Even after the plague city and Schwarzenbruck, bodies still weren’t something he wanted to touch if he didn’t have to. So, instead, he decided he was going to flush them.
“Oonbetit,” he said seriously, visualizing ripping the heavy metal grating off the wall.
Adding minor seemed like it would be too little, and Major always felt like overkill. Just plain force would be sufficient, he decided. Strangely, though, nothing happened. He felt the magic course through him, and he heard the rusting bars creak under the invisible strength his will imposed on it, but it wasn’t enough to actually do the job.
“Huh...” he said in bafflement. “Who would have thought.”
Simon refocused and tried again, adding a bit more oomph to the spell. “GervuulOonbetit,”
This time, the metal gave with a terrible shriek as he ripped it into two pieces and sent the debris flying in opposite directions, opening up the hole into a dark abyss that might well be the only waterfall in the pit worse than the one that had killed him on the goblin level. One minute, the flow of sewage had dammed the water completely, and the next, with nothing to hold them back any further, they started toppling one after the other into the void, and the water level quickly retreated from the very edge of the ledge he’d been walking on to almost a foot lower, so it no longer felt like he was in constant danger of falling into the channel.
For the briefest instant, he saw something glittering amongst the refuse, but before he could see any more than that, it was gone, toppling into the abyss.
“Oh well,” he said with a shrug, “If it was important, it will be here next time, I guess.
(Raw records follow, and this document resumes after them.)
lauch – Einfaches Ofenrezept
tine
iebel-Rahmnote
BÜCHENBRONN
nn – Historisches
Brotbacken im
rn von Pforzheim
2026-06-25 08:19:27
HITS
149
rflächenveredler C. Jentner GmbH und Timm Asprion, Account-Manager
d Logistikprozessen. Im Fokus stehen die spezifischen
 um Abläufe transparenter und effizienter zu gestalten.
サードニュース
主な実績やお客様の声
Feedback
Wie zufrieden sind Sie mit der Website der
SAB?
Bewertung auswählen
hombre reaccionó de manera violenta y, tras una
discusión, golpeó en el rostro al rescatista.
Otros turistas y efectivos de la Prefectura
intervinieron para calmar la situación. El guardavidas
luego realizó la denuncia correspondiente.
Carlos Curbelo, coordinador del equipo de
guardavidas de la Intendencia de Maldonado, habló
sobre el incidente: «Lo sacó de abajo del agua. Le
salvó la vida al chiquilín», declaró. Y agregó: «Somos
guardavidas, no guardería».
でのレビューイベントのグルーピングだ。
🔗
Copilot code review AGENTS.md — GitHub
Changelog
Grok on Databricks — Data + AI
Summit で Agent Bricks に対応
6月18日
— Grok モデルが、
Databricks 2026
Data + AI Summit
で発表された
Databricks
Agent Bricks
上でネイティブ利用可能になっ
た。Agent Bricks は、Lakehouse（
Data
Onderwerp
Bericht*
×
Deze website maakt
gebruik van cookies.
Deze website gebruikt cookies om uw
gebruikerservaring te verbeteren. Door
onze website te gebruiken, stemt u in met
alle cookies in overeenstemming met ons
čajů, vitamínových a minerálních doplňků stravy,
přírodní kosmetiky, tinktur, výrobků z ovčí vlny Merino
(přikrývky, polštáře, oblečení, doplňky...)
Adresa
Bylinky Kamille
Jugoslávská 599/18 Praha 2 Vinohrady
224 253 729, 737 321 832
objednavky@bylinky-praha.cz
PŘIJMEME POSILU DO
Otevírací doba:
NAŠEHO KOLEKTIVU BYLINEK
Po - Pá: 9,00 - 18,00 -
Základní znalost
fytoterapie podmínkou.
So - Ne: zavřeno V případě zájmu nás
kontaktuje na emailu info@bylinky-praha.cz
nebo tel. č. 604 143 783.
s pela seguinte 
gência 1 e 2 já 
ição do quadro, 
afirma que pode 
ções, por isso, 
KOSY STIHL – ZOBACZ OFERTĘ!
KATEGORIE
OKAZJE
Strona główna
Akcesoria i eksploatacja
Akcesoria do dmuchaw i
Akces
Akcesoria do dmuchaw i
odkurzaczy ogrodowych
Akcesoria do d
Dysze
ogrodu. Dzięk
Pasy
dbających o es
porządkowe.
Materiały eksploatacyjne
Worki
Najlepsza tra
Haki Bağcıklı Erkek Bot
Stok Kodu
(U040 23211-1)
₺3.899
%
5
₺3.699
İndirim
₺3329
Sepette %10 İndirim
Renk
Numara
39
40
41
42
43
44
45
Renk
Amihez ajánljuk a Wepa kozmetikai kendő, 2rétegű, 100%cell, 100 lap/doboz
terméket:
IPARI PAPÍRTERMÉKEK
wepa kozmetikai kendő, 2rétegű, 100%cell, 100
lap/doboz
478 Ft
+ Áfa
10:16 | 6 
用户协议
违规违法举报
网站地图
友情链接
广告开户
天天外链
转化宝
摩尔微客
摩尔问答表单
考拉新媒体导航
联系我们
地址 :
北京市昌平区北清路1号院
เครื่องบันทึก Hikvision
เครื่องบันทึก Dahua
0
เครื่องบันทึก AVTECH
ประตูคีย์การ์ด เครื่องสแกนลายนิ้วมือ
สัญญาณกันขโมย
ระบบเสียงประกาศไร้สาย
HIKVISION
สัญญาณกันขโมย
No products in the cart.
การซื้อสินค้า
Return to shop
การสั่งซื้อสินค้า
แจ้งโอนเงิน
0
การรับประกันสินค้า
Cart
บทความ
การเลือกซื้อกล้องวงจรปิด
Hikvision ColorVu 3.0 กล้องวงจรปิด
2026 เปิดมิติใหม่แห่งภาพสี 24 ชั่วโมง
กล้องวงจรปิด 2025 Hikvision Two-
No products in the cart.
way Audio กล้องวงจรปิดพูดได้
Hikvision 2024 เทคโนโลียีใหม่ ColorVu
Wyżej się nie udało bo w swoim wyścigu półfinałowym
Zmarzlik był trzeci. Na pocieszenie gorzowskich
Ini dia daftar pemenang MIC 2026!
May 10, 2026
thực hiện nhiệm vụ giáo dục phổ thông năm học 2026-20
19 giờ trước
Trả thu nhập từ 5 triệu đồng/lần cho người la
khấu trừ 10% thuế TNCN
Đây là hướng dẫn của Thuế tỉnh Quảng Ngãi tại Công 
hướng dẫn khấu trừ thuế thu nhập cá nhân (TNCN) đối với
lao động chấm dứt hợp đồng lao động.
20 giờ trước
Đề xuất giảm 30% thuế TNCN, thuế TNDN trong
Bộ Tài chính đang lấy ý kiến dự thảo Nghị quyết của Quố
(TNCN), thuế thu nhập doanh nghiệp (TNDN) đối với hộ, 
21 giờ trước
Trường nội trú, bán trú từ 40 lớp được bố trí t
Because I sure as hell ain’t going in after it.”
Honestly, he hoped he was done with the place forever, and it was only when he was climbing toward the ladder that would take him to the surface that he wondered, “Wait, if these sewers are under ancient ruins, then why are the corpses so fresh?”
The answer was obvious. The sewers and the jungle ruins above had no more to do with each other than the sewers and the front door of the inn had. He wondered why it had taken him so long to put that together, but since it didn’t really matter, he set that aside and continued on. He had some plants to kill.